*Aim:* Turn the lines of the listing below, from the one holding "Target: <item>left iliac" through the last line, inclusive, into a JSON list of strings with one string per line and blank lines skipped. Leave the pictures out.

*Task data:*
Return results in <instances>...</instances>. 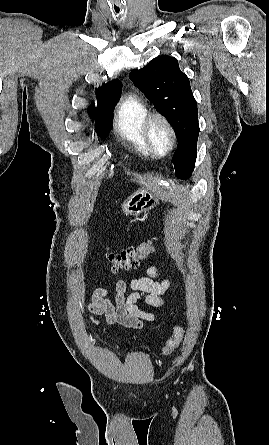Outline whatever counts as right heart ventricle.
Returning a JSON list of instances; mask_svg holds the SVG:
<instances>
[{
	"label": "right heart ventricle",
	"mask_w": 269,
	"mask_h": 445,
	"mask_svg": "<svg viewBox=\"0 0 269 445\" xmlns=\"http://www.w3.org/2000/svg\"><path fill=\"white\" fill-rule=\"evenodd\" d=\"M150 115L148 106L137 96H127L116 112L115 127L118 135L139 154L152 157L143 137V124Z\"/></svg>",
	"instance_id": "right-heart-ventricle-1"
}]
</instances>
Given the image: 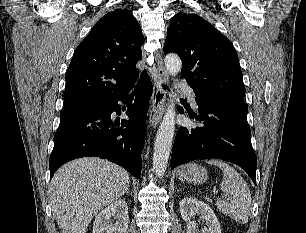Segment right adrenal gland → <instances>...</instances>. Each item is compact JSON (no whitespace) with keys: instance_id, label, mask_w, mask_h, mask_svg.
<instances>
[{"instance_id":"right-adrenal-gland-1","label":"right adrenal gland","mask_w":306,"mask_h":233,"mask_svg":"<svg viewBox=\"0 0 306 233\" xmlns=\"http://www.w3.org/2000/svg\"><path fill=\"white\" fill-rule=\"evenodd\" d=\"M126 193H129V194H131V192H130V189H129V188L127 189Z\"/></svg>"}]
</instances>
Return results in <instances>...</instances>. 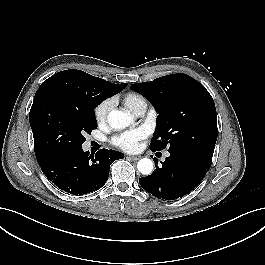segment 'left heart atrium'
Returning a JSON list of instances; mask_svg holds the SVG:
<instances>
[{
    "instance_id": "1",
    "label": "left heart atrium",
    "mask_w": 265,
    "mask_h": 265,
    "mask_svg": "<svg viewBox=\"0 0 265 265\" xmlns=\"http://www.w3.org/2000/svg\"><path fill=\"white\" fill-rule=\"evenodd\" d=\"M146 137V132L142 128H135L122 132L112 138V144L116 147L133 152L139 149L140 141Z\"/></svg>"
}]
</instances>
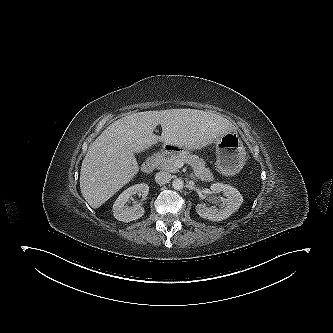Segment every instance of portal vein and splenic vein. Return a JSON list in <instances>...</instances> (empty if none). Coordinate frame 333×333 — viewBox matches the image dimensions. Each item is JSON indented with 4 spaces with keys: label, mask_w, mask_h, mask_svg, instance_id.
<instances>
[{
    "label": "portal vein and splenic vein",
    "mask_w": 333,
    "mask_h": 333,
    "mask_svg": "<svg viewBox=\"0 0 333 333\" xmlns=\"http://www.w3.org/2000/svg\"><path fill=\"white\" fill-rule=\"evenodd\" d=\"M175 165H176L178 168H181V167L184 165V162L181 161V160H177V161L175 162Z\"/></svg>",
    "instance_id": "1"
}]
</instances>
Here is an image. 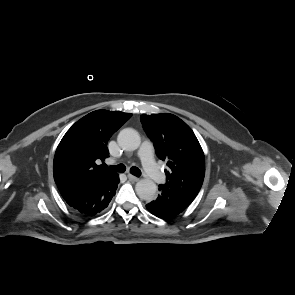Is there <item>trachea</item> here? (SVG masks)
<instances>
[{
  "mask_svg": "<svg viewBox=\"0 0 295 295\" xmlns=\"http://www.w3.org/2000/svg\"><path fill=\"white\" fill-rule=\"evenodd\" d=\"M111 168L117 172H125L126 167L124 164H119V165H115V166H111ZM130 173L133 174L134 176H141V171L139 168L133 166L130 168Z\"/></svg>",
  "mask_w": 295,
  "mask_h": 295,
  "instance_id": "obj_1",
  "label": "trachea"
}]
</instances>
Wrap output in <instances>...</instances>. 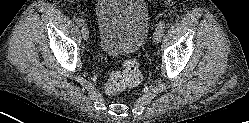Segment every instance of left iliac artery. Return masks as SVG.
<instances>
[{"instance_id":"obj_1","label":"left iliac artery","mask_w":249,"mask_h":123,"mask_svg":"<svg viewBox=\"0 0 249 123\" xmlns=\"http://www.w3.org/2000/svg\"><path fill=\"white\" fill-rule=\"evenodd\" d=\"M158 28L161 29L162 31L165 29V22L164 21H160L158 23Z\"/></svg>"}]
</instances>
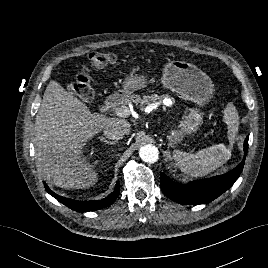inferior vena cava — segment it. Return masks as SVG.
I'll return each instance as SVG.
<instances>
[{"label":"inferior vena cava","instance_id":"obj_1","mask_svg":"<svg viewBox=\"0 0 268 268\" xmlns=\"http://www.w3.org/2000/svg\"><path fill=\"white\" fill-rule=\"evenodd\" d=\"M104 136L111 140H120L123 139L124 135L126 134L125 128L121 125L114 124L107 126L104 131Z\"/></svg>","mask_w":268,"mask_h":268}]
</instances>
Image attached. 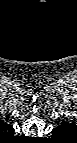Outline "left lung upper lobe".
Masks as SVG:
<instances>
[{
    "label": "left lung upper lobe",
    "mask_w": 77,
    "mask_h": 143,
    "mask_svg": "<svg viewBox=\"0 0 77 143\" xmlns=\"http://www.w3.org/2000/svg\"><path fill=\"white\" fill-rule=\"evenodd\" d=\"M69 125H70V124H68V123L59 125L58 127H56V128L54 129V131H55V133L58 132V133L61 135L62 133H64V132L67 130V128L69 127Z\"/></svg>",
    "instance_id": "obj_1"
}]
</instances>
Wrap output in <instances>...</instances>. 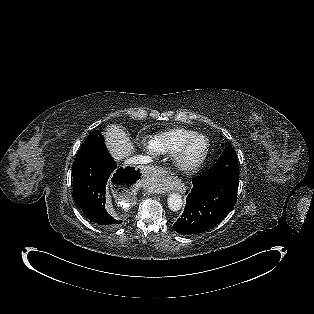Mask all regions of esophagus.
<instances>
[{
  "mask_svg": "<svg viewBox=\"0 0 314 314\" xmlns=\"http://www.w3.org/2000/svg\"><path fill=\"white\" fill-rule=\"evenodd\" d=\"M154 176L157 178L158 182H161L163 187L161 188L162 193L170 192L171 190H177L181 193L185 192V187L180 184V182L175 181V178L169 177L164 174L159 167H154L152 169ZM165 175V176H164Z\"/></svg>",
  "mask_w": 314,
  "mask_h": 314,
  "instance_id": "1",
  "label": "esophagus"
}]
</instances>
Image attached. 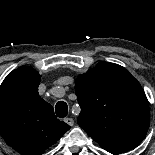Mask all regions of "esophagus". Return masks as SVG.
Instances as JSON below:
<instances>
[{
	"label": "esophagus",
	"instance_id": "obj_1",
	"mask_svg": "<svg viewBox=\"0 0 155 155\" xmlns=\"http://www.w3.org/2000/svg\"><path fill=\"white\" fill-rule=\"evenodd\" d=\"M64 122L67 123L69 126L74 125V120L72 118H65Z\"/></svg>",
	"mask_w": 155,
	"mask_h": 155
}]
</instances>
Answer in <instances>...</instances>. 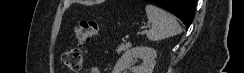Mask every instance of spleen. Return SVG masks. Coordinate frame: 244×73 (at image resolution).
Here are the masks:
<instances>
[{
    "instance_id": "3e777b00",
    "label": "spleen",
    "mask_w": 244,
    "mask_h": 73,
    "mask_svg": "<svg viewBox=\"0 0 244 73\" xmlns=\"http://www.w3.org/2000/svg\"><path fill=\"white\" fill-rule=\"evenodd\" d=\"M148 20L151 22V29L147 32V37L151 41L166 39L182 32L181 26L173 15L148 4L145 7Z\"/></svg>"
}]
</instances>
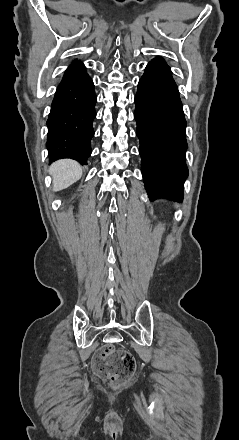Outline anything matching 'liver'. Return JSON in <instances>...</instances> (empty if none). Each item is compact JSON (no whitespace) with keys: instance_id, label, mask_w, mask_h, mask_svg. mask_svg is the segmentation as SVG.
<instances>
[{"instance_id":"liver-1","label":"liver","mask_w":239,"mask_h":440,"mask_svg":"<svg viewBox=\"0 0 239 440\" xmlns=\"http://www.w3.org/2000/svg\"><path fill=\"white\" fill-rule=\"evenodd\" d=\"M49 174L53 176V192H60L65 190L82 176V168L78 162L74 160H59L54 162L48 170Z\"/></svg>"}]
</instances>
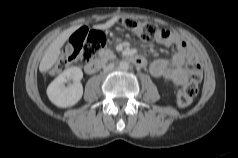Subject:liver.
I'll return each instance as SVG.
<instances>
[{
    "instance_id": "obj_1",
    "label": "liver",
    "mask_w": 238,
    "mask_h": 158,
    "mask_svg": "<svg viewBox=\"0 0 238 158\" xmlns=\"http://www.w3.org/2000/svg\"><path fill=\"white\" fill-rule=\"evenodd\" d=\"M116 21L117 19H112L106 22L105 24L98 25L96 28L98 29L110 28L111 26L114 25ZM79 27L80 26H74L66 29L50 44L39 65V70L41 72L49 70L56 63L61 54V47L70 37V35L74 33Z\"/></svg>"
}]
</instances>
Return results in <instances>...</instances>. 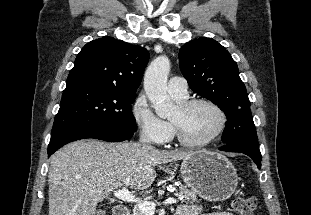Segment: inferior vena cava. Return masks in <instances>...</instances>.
<instances>
[{"label":"inferior vena cava","mask_w":311,"mask_h":215,"mask_svg":"<svg viewBox=\"0 0 311 215\" xmlns=\"http://www.w3.org/2000/svg\"><path fill=\"white\" fill-rule=\"evenodd\" d=\"M139 143L142 145V146H147L149 147V143H150V138H149V135L148 133L143 130L141 133H140V138H139Z\"/></svg>","instance_id":"obj_1"}]
</instances>
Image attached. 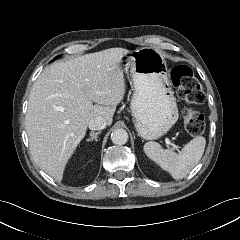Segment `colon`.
Returning a JSON list of instances; mask_svg holds the SVG:
<instances>
[{"instance_id": "obj_1", "label": "colon", "mask_w": 240, "mask_h": 240, "mask_svg": "<svg viewBox=\"0 0 240 240\" xmlns=\"http://www.w3.org/2000/svg\"><path fill=\"white\" fill-rule=\"evenodd\" d=\"M170 78L177 88V95L180 99L191 105L204 101L203 88L191 68L185 65L176 66L171 71ZM183 122L186 131L193 136L201 134L205 127L204 116L192 108L185 109Z\"/></svg>"}]
</instances>
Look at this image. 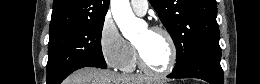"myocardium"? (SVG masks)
I'll list each match as a JSON object with an SVG mask.
<instances>
[{"mask_svg": "<svg viewBox=\"0 0 260 84\" xmlns=\"http://www.w3.org/2000/svg\"><path fill=\"white\" fill-rule=\"evenodd\" d=\"M148 30L152 33H161L167 39L169 47H170L169 63L167 65V67L162 71L153 70L146 64L140 48L135 44L134 48H135L137 65L141 71H143L144 73H146L149 76L166 77L174 71L176 64H177L178 50H177V45H176L175 39H174L173 35L171 34V32L163 26L153 25V26L149 27Z\"/></svg>", "mask_w": 260, "mask_h": 84, "instance_id": "obj_1", "label": "myocardium"}]
</instances>
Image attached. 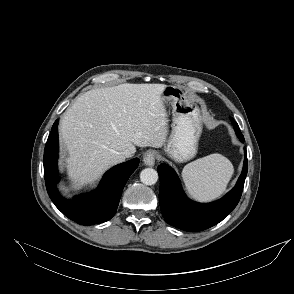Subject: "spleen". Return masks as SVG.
Wrapping results in <instances>:
<instances>
[{"instance_id": "obj_1", "label": "spleen", "mask_w": 294, "mask_h": 294, "mask_svg": "<svg viewBox=\"0 0 294 294\" xmlns=\"http://www.w3.org/2000/svg\"><path fill=\"white\" fill-rule=\"evenodd\" d=\"M234 169L221 154L214 153L187 164L182 178L189 194L198 201H211L222 195Z\"/></svg>"}]
</instances>
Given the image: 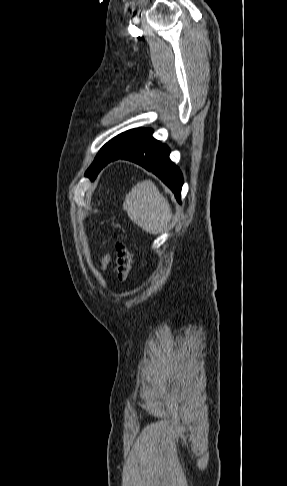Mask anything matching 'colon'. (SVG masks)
<instances>
[{
    "mask_svg": "<svg viewBox=\"0 0 287 486\" xmlns=\"http://www.w3.org/2000/svg\"><path fill=\"white\" fill-rule=\"evenodd\" d=\"M133 265V253L124 242H117L115 245V272L119 280H125Z\"/></svg>",
    "mask_w": 287,
    "mask_h": 486,
    "instance_id": "1",
    "label": "colon"
}]
</instances>
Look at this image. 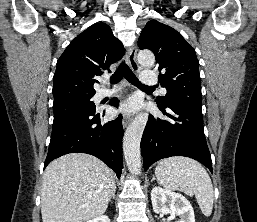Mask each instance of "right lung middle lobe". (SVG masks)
Masks as SVG:
<instances>
[{
  "label": "right lung middle lobe",
  "instance_id": "1",
  "mask_svg": "<svg viewBox=\"0 0 257 222\" xmlns=\"http://www.w3.org/2000/svg\"><path fill=\"white\" fill-rule=\"evenodd\" d=\"M93 96L66 99L53 103L54 120L71 114L95 113L96 107L91 101Z\"/></svg>",
  "mask_w": 257,
  "mask_h": 222
}]
</instances>
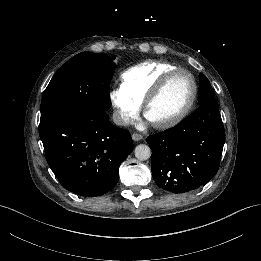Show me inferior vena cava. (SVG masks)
I'll use <instances>...</instances> for the list:
<instances>
[{"instance_id":"obj_1","label":"inferior vena cava","mask_w":261,"mask_h":261,"mask_svg":"<svg viewBox=\"0 0 261 261\" xmlns=\"http://www.w3.org/2000/svg\"><path fill=\"white\" fill-rule=\"evenodd\" d=\"M113 120L118 125H128L130 120L121 112H114L113 113Z\"/></svg>"}]
</instances>
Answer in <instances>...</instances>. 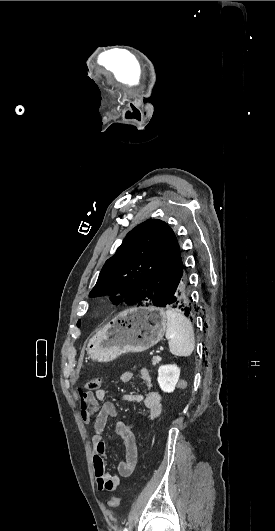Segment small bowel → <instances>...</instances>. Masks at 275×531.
I'll list each match as a JSON object with an SVG mask.
<instances>
[{
	"mask_svg": "<svg viewBox=\"0 0 275 531\" xmlns=\"http://www.w3.org/2000/svg\"><path fill=\"white\" fill-rule=\"evenodd\" d=\"M140 379L144 386V393L129 392L123 395L126 402L142 403L148 413L150 421H155L161 414L162 401L160 394L155 390L154 382L146 368L140 370ZM133 378L131 371L121 374L122 383H129ZM79 389L78 387L76 388ZM106 391L100 389L94 393H84L80 405L81 418L84 424L93 425L92 437V462L96 476L97 487L101 491H114L122 485V479L132 475L138 462V447L133 429L134 424L118 421L115 433L123 440L125 455L118 462L117 473L110 474L106 469V455L108 444L103 437L108 418L117 416V408L111 401H106Z\"/></svg>",
	"mask_w": 275,
	"mask_h": 531,
	"instance_id": "small-bowel-1",
	"label": "small bowel"
}]
</instances>
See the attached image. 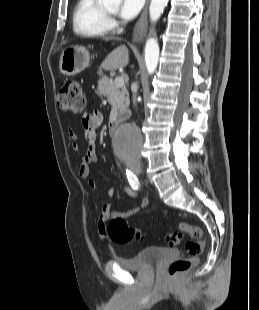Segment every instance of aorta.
Returning a JSON list of instances; mask_svg holds the SVG:
<instances>
[{
    "mask_svg": "<svg viewBox=\"0 0 259 310\" xmlns=\"http://www.w3.org/2000/svg\"><path fill=\"white\" fill-rule=\"evenodd\" d=\"M121 0H102L105 6H116ZM169 0H151L149 7L150 20L156 22L162 15ZM159 59V45L157 39L151 37L145 45V63L149 74L157 68ZM142 144V134L132 126L122 127L115 136V147L120 154L137 153Z\"/></svg>",
    "mask_w": 259,
    "mask_h": 310,
    "instance_id": "762f6f07",
    "label": "aorta"
}]
</instances>
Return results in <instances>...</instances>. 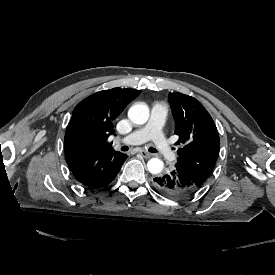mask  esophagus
<instances>
[{"instance_id": "esophagus-1", "label": "esophagus", "mask_w": 275, "mask_h": 275, "mask_svg": "<svg viewBox=\"0 0 275 275\" xmlns=\"http://www.w3.org/2000/svg\"><path fill=\"white\" fill-rule=\"evenodd\" d=\"M142 156H143V158H145V159H147V158H150L151 157V154L150 153H148L147 151H145V150H141L140 152H139Z\"/></svg>"}]
</instances>
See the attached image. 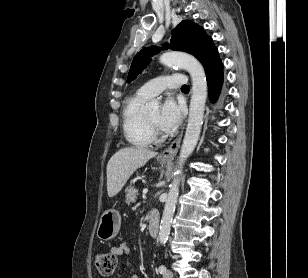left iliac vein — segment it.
<instances>
[{"mask_svg": "<svg viewBox=\"0 0 308 278\" xmlns=\"http://www.w3.org/2000/svg\"><path fill=\"white\" fill-rule=\"evenodd\" d=\"M163 278H173V273L171 270H166L163 274Z\"/></svg>", "mask_w": 308, "mask_h": 278, "instance_id": "left-iliac-vein-1", "label": "left iliac vein"}]
</instances>
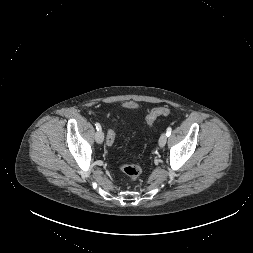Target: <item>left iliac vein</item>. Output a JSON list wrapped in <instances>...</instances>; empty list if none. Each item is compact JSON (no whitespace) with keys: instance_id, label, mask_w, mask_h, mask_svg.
<instances>
[{"instance_id":"1","label":"left iliac vein","mask_w":253,"mask_h":253,"mask_svg":"<svg viewBox=\"0 0 253 253\" xmlns=\"http://www.w3.org/2000/svg\"><path fill=\"white\" fill-rule=\"evenodd\" d=\"M167 141V135L163 133L159 138V146L164 147Z\"/></svg>"}]
</instances>
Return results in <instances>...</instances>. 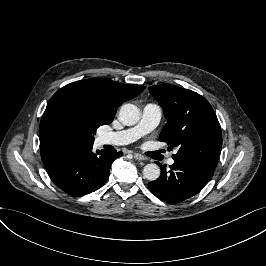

*Answer to the exercise:*
[
  "Target: <item>left iliac vein</item>. Output a JSON list wrapped in <instances>...</instances>; empty list if none. Each item is compact JSON (no whitespace) with keys: instance_id, label, mask_w, mask_h, mask_svg.",
  "<instances>",
  "[{\"instance_id\":\"1\",\"label\":\"left iliac vein\",\"mask_w\":253,\"mask_h\":253,\"mask_svg\":\"<svg viewBox=\\\"0 0 253 253\\\" xmlns=\\\"http://www.w3.org/2000/svg\\\"><path fill=\\\"white\\\" fill-rule=\\\"evenodd\\\" d=\\\"M167 141V135L163 133L159 138V146L164 147Z\\\"/></svg>\"}]",
  "</instances>",
  "Return results in <instances>...</instances>. "
]